Dans les années 1780, le
fermier général
Charles Marin de La Haye des Fosses
et le comte
Claude-François-Marie Rigoley d'Ogny
fondent un orchestre opulent sous la houlette Franc-maçonne :
Le Concert de la Loge Olympique
; le chef d'orchestre attitré étant
Joseph Bologne de Saint-George*.
(*)
Essayez de caser ça lors des agapes de baptême ou de communion entre
une échauffourée sur les scores du PSG et un débat sur le soap opera
Amour, Gloire et Beauté, je vous assure : ça jette – à condition de
l'apprendre par cœur…
Antal Dorati (1906-1988) |
Dans ce Paris où grondent les premiers élans révolutionnaires face à la
monarchie de Louis XVI qui part
à vau l'eau, les symphonies de
Haydn
vont faire fureur par leur
hardiesse et leur bonhomie.
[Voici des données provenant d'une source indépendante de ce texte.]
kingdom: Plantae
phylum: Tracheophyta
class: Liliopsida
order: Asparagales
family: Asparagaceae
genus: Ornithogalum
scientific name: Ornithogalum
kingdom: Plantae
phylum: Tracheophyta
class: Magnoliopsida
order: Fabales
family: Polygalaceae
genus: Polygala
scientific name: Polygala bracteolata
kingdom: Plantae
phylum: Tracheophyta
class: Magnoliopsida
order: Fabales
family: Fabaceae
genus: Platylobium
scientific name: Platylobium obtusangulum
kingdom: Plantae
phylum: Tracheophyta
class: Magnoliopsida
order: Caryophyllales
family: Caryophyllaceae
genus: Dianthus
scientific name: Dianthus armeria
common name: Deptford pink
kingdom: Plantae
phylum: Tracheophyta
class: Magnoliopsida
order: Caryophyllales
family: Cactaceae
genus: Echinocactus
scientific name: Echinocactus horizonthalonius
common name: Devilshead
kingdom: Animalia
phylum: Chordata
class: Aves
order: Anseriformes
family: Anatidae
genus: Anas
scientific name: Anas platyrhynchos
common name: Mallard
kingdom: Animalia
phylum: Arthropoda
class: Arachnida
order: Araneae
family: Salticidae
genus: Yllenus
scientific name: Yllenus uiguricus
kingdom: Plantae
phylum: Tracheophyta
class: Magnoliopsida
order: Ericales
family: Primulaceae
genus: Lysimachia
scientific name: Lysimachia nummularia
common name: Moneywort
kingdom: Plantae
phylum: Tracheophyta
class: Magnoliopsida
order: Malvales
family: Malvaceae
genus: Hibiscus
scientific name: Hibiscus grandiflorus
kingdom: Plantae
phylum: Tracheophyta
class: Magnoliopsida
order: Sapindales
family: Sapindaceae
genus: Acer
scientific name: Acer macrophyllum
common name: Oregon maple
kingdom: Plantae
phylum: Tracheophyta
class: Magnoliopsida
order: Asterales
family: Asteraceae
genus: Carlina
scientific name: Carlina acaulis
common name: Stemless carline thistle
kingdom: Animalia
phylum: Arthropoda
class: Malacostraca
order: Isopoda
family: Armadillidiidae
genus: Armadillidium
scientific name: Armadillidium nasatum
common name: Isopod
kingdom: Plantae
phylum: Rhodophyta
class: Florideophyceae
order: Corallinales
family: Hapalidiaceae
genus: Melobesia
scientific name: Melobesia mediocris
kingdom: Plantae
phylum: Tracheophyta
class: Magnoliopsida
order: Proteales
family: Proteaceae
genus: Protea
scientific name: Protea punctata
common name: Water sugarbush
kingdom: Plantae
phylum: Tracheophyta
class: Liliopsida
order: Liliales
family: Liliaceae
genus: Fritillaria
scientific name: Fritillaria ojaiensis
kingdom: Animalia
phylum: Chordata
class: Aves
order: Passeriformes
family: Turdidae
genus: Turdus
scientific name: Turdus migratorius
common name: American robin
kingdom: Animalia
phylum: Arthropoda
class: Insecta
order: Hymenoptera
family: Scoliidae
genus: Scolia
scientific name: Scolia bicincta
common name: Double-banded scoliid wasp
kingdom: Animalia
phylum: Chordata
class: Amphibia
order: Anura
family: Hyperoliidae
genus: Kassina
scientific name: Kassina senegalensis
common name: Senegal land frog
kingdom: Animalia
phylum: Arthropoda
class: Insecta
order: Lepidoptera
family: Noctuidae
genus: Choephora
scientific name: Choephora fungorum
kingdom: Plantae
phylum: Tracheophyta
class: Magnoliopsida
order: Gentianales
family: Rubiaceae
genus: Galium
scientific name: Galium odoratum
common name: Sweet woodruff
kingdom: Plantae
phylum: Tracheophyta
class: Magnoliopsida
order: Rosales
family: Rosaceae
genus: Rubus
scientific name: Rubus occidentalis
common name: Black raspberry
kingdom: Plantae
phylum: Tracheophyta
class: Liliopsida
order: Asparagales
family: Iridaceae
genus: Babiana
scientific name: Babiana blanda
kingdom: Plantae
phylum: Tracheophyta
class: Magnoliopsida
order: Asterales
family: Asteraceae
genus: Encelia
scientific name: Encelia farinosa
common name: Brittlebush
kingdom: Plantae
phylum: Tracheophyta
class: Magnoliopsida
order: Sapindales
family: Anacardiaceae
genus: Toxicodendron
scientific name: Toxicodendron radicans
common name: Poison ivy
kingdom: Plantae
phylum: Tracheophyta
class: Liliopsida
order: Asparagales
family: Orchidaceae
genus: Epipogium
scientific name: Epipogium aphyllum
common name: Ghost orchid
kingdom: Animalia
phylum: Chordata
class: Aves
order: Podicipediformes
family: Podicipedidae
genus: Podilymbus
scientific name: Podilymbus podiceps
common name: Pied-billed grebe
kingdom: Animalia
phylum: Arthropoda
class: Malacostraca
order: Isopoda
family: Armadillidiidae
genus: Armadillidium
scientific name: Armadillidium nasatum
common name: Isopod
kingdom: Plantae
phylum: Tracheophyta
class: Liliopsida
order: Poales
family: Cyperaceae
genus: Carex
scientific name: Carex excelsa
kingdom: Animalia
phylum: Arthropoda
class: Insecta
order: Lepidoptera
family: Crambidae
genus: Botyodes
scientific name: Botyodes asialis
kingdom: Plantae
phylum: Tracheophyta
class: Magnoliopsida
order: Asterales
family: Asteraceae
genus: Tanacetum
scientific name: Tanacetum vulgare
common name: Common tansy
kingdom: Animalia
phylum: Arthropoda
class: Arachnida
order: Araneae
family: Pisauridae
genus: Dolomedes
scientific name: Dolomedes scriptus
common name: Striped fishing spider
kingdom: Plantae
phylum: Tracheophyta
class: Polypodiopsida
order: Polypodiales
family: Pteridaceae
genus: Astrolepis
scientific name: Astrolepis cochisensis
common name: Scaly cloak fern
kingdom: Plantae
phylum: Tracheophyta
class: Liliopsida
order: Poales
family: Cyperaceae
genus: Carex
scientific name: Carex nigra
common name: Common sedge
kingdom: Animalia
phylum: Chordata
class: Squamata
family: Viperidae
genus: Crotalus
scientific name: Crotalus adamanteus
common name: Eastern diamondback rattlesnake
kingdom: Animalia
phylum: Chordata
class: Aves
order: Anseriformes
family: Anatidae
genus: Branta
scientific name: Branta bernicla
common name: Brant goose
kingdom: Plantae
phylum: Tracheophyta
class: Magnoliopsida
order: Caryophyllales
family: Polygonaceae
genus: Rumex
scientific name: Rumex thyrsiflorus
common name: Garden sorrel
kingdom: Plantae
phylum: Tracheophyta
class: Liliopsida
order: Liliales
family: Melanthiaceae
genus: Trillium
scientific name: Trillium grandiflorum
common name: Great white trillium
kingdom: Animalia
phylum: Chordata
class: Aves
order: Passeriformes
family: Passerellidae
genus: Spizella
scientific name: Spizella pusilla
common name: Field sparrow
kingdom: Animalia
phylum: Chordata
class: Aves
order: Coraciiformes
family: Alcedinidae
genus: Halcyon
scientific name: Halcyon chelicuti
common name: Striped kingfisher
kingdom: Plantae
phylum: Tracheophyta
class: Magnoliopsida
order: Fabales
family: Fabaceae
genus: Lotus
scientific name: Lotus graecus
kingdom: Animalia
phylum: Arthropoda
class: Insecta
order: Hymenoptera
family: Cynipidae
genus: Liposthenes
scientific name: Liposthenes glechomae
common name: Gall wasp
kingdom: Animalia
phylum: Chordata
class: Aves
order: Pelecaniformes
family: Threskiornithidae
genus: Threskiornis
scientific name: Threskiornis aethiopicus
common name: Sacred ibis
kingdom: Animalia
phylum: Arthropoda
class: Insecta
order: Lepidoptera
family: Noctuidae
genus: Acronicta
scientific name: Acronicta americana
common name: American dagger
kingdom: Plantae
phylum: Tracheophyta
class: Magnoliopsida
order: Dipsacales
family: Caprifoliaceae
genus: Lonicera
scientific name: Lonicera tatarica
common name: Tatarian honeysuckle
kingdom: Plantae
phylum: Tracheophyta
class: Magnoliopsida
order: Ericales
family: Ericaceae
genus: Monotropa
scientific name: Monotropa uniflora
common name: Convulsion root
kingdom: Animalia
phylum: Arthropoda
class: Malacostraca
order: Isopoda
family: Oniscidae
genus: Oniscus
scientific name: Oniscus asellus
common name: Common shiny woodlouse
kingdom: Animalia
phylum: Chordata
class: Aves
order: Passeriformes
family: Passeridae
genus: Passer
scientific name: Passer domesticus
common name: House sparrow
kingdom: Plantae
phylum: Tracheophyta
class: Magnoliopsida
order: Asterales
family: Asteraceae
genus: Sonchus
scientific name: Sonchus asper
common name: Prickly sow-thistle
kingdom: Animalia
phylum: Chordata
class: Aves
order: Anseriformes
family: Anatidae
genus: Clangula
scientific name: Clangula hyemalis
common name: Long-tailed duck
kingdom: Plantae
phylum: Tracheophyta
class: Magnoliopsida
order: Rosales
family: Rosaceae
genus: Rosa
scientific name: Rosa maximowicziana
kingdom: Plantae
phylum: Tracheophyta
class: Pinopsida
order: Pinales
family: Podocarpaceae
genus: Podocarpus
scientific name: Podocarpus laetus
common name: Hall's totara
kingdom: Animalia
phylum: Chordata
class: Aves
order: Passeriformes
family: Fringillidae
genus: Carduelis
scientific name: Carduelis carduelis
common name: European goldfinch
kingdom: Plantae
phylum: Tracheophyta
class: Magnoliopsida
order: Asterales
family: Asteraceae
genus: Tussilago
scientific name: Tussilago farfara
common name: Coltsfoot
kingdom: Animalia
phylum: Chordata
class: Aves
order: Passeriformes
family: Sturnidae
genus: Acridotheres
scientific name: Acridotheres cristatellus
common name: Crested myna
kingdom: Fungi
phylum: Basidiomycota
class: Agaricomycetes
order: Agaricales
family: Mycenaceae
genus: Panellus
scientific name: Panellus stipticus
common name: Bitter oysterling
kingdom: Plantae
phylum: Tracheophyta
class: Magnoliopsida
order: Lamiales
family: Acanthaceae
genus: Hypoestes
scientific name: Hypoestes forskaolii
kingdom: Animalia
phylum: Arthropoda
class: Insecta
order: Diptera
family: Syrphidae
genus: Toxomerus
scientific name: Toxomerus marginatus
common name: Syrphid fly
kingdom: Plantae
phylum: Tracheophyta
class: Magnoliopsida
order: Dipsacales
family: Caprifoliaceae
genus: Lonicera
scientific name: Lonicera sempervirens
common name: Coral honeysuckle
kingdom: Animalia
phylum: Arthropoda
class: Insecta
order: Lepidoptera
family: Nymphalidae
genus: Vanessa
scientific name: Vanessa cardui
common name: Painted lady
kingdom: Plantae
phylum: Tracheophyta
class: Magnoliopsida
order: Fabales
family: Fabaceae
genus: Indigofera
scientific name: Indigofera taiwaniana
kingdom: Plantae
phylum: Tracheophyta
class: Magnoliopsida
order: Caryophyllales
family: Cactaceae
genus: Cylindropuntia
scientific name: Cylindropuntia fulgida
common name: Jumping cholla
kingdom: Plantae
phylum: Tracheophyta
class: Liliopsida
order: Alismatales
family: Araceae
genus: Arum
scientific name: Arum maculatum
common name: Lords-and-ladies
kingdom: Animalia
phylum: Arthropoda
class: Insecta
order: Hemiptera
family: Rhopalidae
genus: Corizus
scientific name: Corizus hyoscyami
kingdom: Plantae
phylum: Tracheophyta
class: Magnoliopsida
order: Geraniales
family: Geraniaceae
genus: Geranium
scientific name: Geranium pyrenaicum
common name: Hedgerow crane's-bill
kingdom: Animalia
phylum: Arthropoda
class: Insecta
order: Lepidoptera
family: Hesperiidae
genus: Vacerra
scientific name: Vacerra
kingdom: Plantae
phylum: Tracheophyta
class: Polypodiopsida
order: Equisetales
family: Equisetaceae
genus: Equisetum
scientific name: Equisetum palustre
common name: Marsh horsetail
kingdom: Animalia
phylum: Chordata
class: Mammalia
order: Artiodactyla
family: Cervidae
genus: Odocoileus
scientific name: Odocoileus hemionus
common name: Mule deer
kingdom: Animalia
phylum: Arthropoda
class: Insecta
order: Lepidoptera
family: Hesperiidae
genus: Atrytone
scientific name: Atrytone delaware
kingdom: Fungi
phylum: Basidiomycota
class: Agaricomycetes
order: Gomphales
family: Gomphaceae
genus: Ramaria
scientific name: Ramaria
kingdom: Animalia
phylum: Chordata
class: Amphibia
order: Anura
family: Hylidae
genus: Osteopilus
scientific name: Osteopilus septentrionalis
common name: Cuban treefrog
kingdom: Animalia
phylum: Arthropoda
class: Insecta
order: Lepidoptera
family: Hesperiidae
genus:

Un succès qui ne se démentira pas même pendant
le Consulat et l'Empire ! Au début de l'ère romantique, le public ne se
lasse pas et demandera même que l'on joue les 81 opus précédents…
Nota poilant
:
Le Concert de la Loge Olympique
a été recréé en
2015 à l'initiative de
Julien Chauvin, spécialiste de l'interprétation sur instruments d'époque et fervent
défenseur de
Haydn. Vous ne me croirez pas, mais le
Comité national olympique et sportif français (président : Denis Masseglia -
je balance) a lancé une procédure judiciaire pour faire supprimer le mot "olympique" historique. L'orchestre n'a pas eu gain de cause !
-
Non Sonia, ce n'est pas une connerie !!!
- M'sieur Claude… Vos chroniques sont envahies par la
loufoquerie je trouve
!
-
Sonia, Haydn et ses symphonies font dans la truculence… Je me mets au diapason (logique en musique)…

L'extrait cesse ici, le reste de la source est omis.